Dataset records START

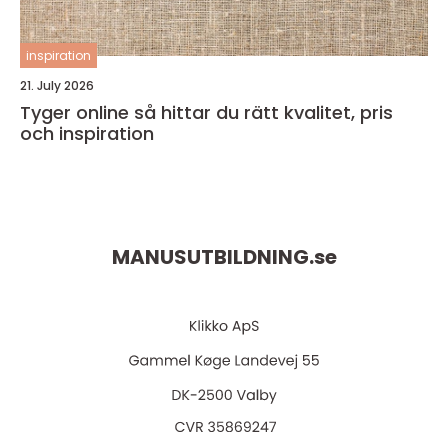
inspiration
21. July 2026
Tyger online så hittar du rätt kvalitet, pris
och inspiration
MANUSUTBILDNING.
se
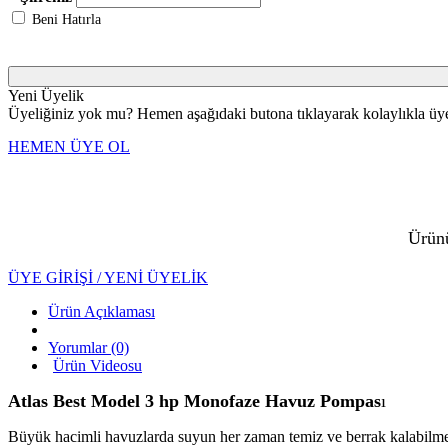
Beni Hatırla
Yeni Üyelik
Üyeliğiniz yok mu? Hemen aşağıdaki butona tıklayarak kolaylıkla üye 
HEMEN ÜYE OL
Ürünü
ÜYE GİRİŞİ / YENİ ÜYELİK
Ürün Açıklaması
Yorumlar (0)
Ürün Videosu
Atlas Best Model 3 hp Monofaze Havuz Pompas
ı
Büyük hacimli havuzlarda suyun her zaman temiz ve berrak kalabilmes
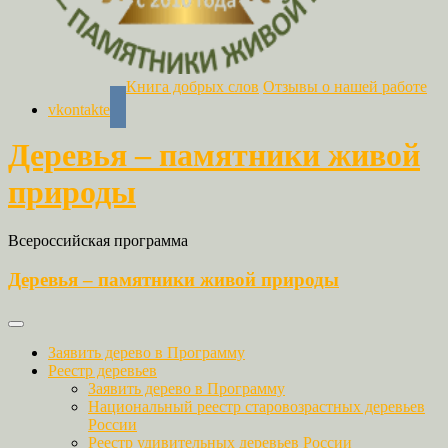
Книга добрых слов
Отзывы о нашей работе
vkontakte
Деревья – памятники живой
природы
Всероссийская программа
Деревья – памятники живой природы
Заявить дерево в Программу
Реестр деревьев
Заявить дерево в Программу
Национальный реестр старовозрастных деревьев
России
Реестр удивительных деревьев России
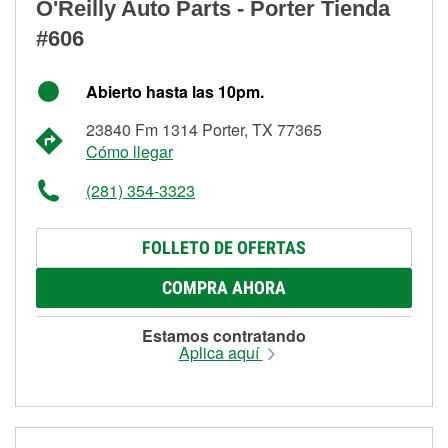
O'Reilly Auto Parts - Porter Tienda
#606
Abierto hasta las 10pm.
23840 Fm 1314 Porter, TX 77365
Cómo llegar
(281) 354-3323
FOLLETO DE OFERTAS
COMPRA AHORA
Estamos contratando
Aplica aquí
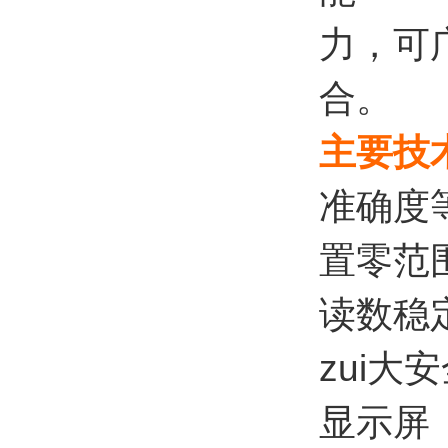
力，可
合。
主要技
准确度
置零范
读数稳
zui大
显示屏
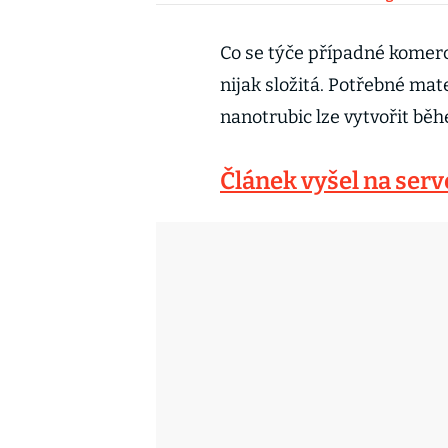
Co se týče případné komerc
nijak složitá. Potřebné mat
nanotrubic lze vytvořit bě
Článek vyšel na ser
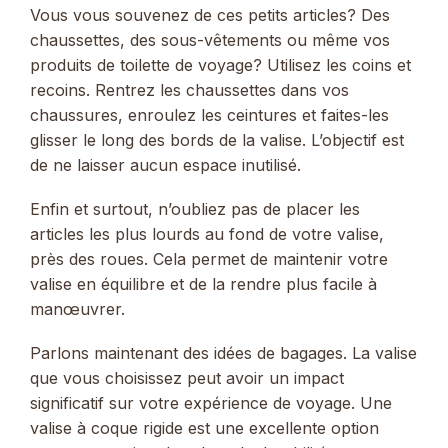
Vous vous souvenez de ces petits articles? Des
chaussettes, des sous-vêtements ou même vos
produits de toilette de voyage? Utilisez les coins et
recoins. Rentrez les chaussettes dans vos
chaussures, enroulez les ceintures et faites-les
glisser le long des bords de la valise. L’objectif est
de ne laisser aucun espace inutilisé.
Enfin et surtout, n’oubliez pas de placer les
articles les plus lourds au fond de votre valise,
près des roues. Cela permet de maintenir votre
valise en équilibre et de la rendre plus facile à
manœuvrer.
Parlons maintenant des idées de bagages. La valise
que vous choisissez peut avoir un impact
significatif sur votre expérience de voyage. Une
valise à coque rigide est une excellente option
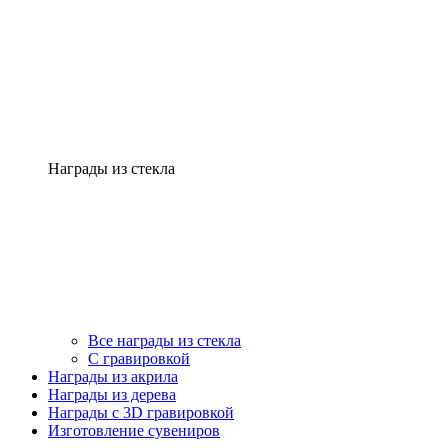
Награды из стекла
Все награды из стекла
С гравировкой
Награды из акрила
Награды из дерева
Награды с 3D гравировкой
Изготовление сувениров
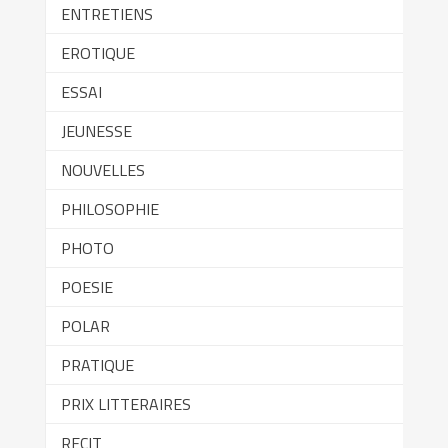
ENTRETIENS
EROTIQUE
ESSAI
JEUNESSE
NOUVELLES
PHILOSOPHIE
PHOTO
POESIE
POLAR
PRATIQUE
PRIX LITTERAIRES
RECIT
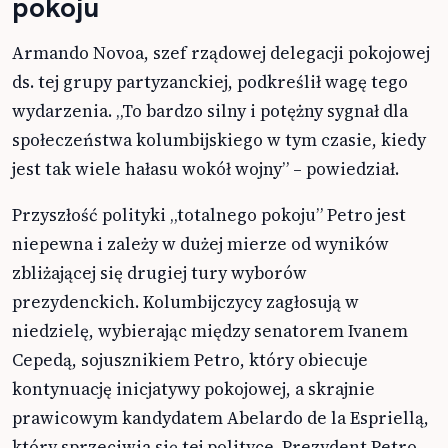
pokoju
Armando Novoa, szef rządowej delegacji pokojowej
ds. tej grupy partyzanckiej, podkreślił wagę tego
wydarzenia. „To bardzo silny i potężny sygnał dla
społeczeństwa kolumbijskiego w tym czasie, kiedy
jest tak wiele hałasu wokół wojny” – powiedział.
Przyszłość polityki „totalnego pokoju” Petro jest
niepewna i zależy w dużej mierze od wyników
zbliżającej się drugiej tury wyborów
prezydenckich. Kolumbijczycy zagłosują w
niedzielę, wybierając między senatorem Ivanem
Cepedą, sojusznikiem Petro, który obiecuje
kontynuację inicjatywy pokojowej, a skrajnie
prawicowym kandydatem Abelardo de la Espriellą,
który sprzeciwia się tej polityce. Prezydent Petro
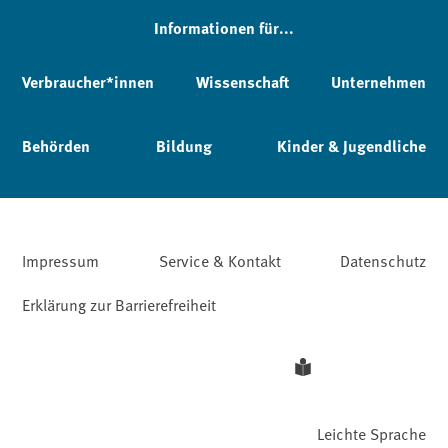
Informationen für...
Verbraucher*innen
Wissenschaft
Unternehmen
Behörden
Bildung
Kinder & Jugendliche
Impressum
Service & Kontakt
Datenschutz
Erklärung zur Barrierefreiheit
Leichte Sprache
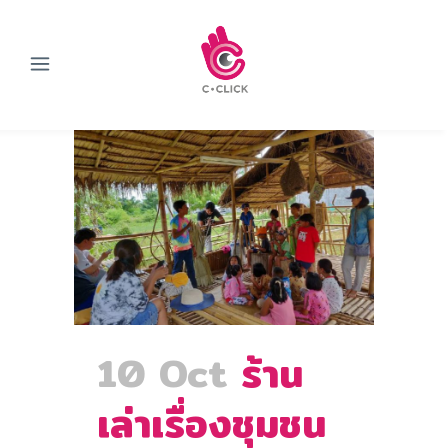
10 Oct
ร้าน
เล่าเรื่องชุมชน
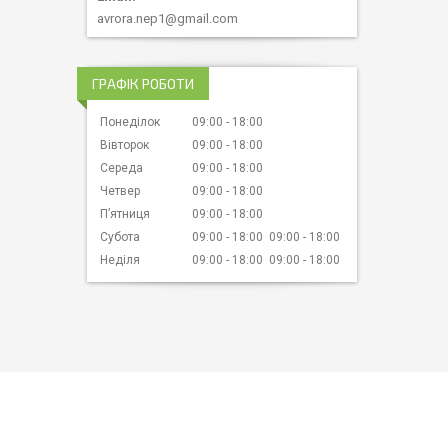
avrora.nep1@gmail.com
ГРАФІК РОБОТИ
Понеділок
09:00
18:00
Вівторок
09:00
18:00
Середа
09:00
18:00
Четвер
09:00
18:00
Пʼятниця
09:00
18:00
Субота
09:00
18:00
09:00
18:00
Неділя
09:00
18:00
09:00
18:00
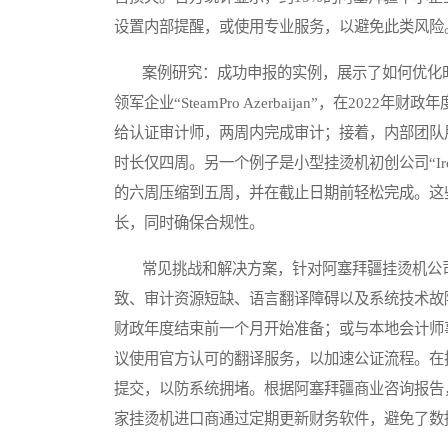
设置内部提醒，或使用专业服务，以避免此类风险
案例研究：成功申报的实例，展示了如何优化时
领军企业“SteamPro Azerbaijan”，在2
给认证审计师，两周内完成审计；接着，内部团队
时长仅四周。另一个例子是小型挂烫机初创公司“Ir
的六周压缩到五周，并在截止日期前轻松完成。这
长，同时确保合规性。
常见挑战和解决方案，针对阿塞拜疆挂烫机公司
致、审计资源短缺、语言翻译障碍以及系统技术故
财政年度结束前一个月开始准备；或与本地会计师
议使用官方认可的翻译服务，以加速公证流程。在
提交，以防系统拥堵。根据阿塞拜疆商业咨询报告
家挂烫机进口商通过定期更新财务软件，避免了数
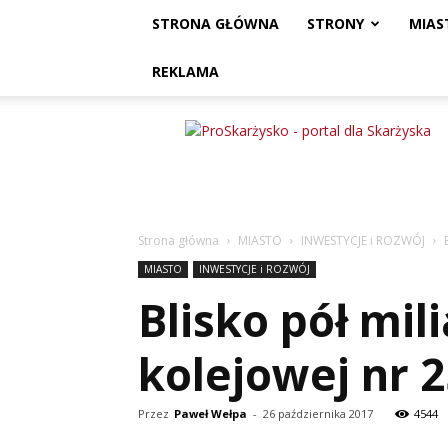
STRONA GŁÓWNA
STRONY
MIAS
REKLAMA
ProSkarżysko
Strona główna
MIASTO
INWESTYCJE i ROZWÓJ
MIASTO
INWESTYCJE i ROZWÓJ
Blisko pół mil
kolejowej nr 
Przez
Paweł Wełpa
-
26 października 2017
4544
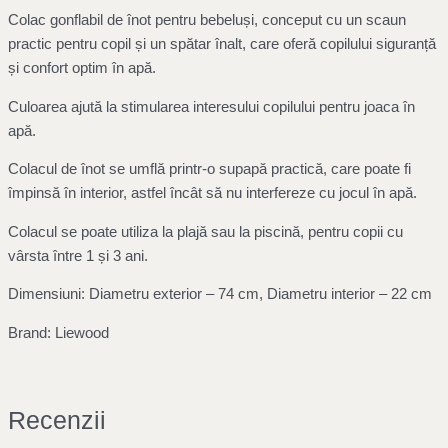
Colac gonflabil de înot pentru bebeluși, conceput cu un scaun
practic pentru copil și un spătar înalt, care oferă copilului siguranță
și confort optim în apă.
Culoarea ajută la stimularea interesului copilului pentru joaca în
apă.
Colacul de înot se umflă printr-o supapă practică, care poate fi
împinsă în interior, astfel încât să nu interfereze cu jocul în apă.
Colacul se poate utiliza la plajă sau la piscină, pentru copii cu
vârsta între 1 și 3 ani.
Dimensiuni: Diametru exterior – 74 cm, Diametru interior – 22 cm
Brand: Liewood
Recenzii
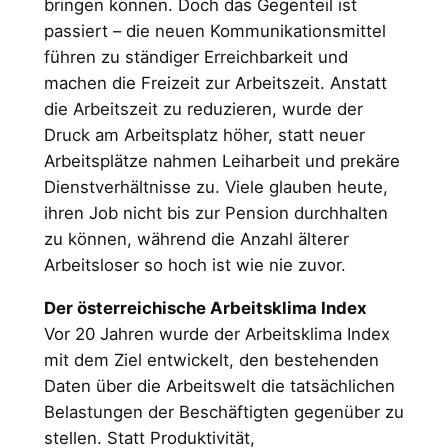
bringen können. Doch das Gegenteil ist
passiert – die neuen Kommunikationsmittel
führen zu ständiger Erreichbarkeit und
machen die Freizeit zur Arbeitszeit. Anstatt
die Arbeitszeit zu reduzieren, wurde der
Druck am Arbeitsplatz höher, statt neuer
Arbeitsplätze nahmen Leiharbeit und prekäre
Dienstverhältnisse zu. Viele glauben heute,
ihren Job nicht bis zur Pension durchhalten
zu können, während die Anzahl älterer
Arbeitsloser so hoch ist wie nie zuvor.
Der österreichische Arbeitsklima Index
Vor 20 Jahren wurde der Arbeitsklima Index
mit dem Ziel entwickelt, den bestehenden
Daten über die Arbeitswelt die tatsächlichen
Belastungen der Beschäftigten gegenüber zu
stellen. Statt Produktivität,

Dataset records END

> [Task description]
Copy out the lines of the data where the string "interior" occurs.

> [Response to the exercise]
împinsă în interior, astfel încât să nu interfereze cu jocul în apă.
Dimensiuni: Diametru exterior – 74 cm, Diametru interior – 22 cm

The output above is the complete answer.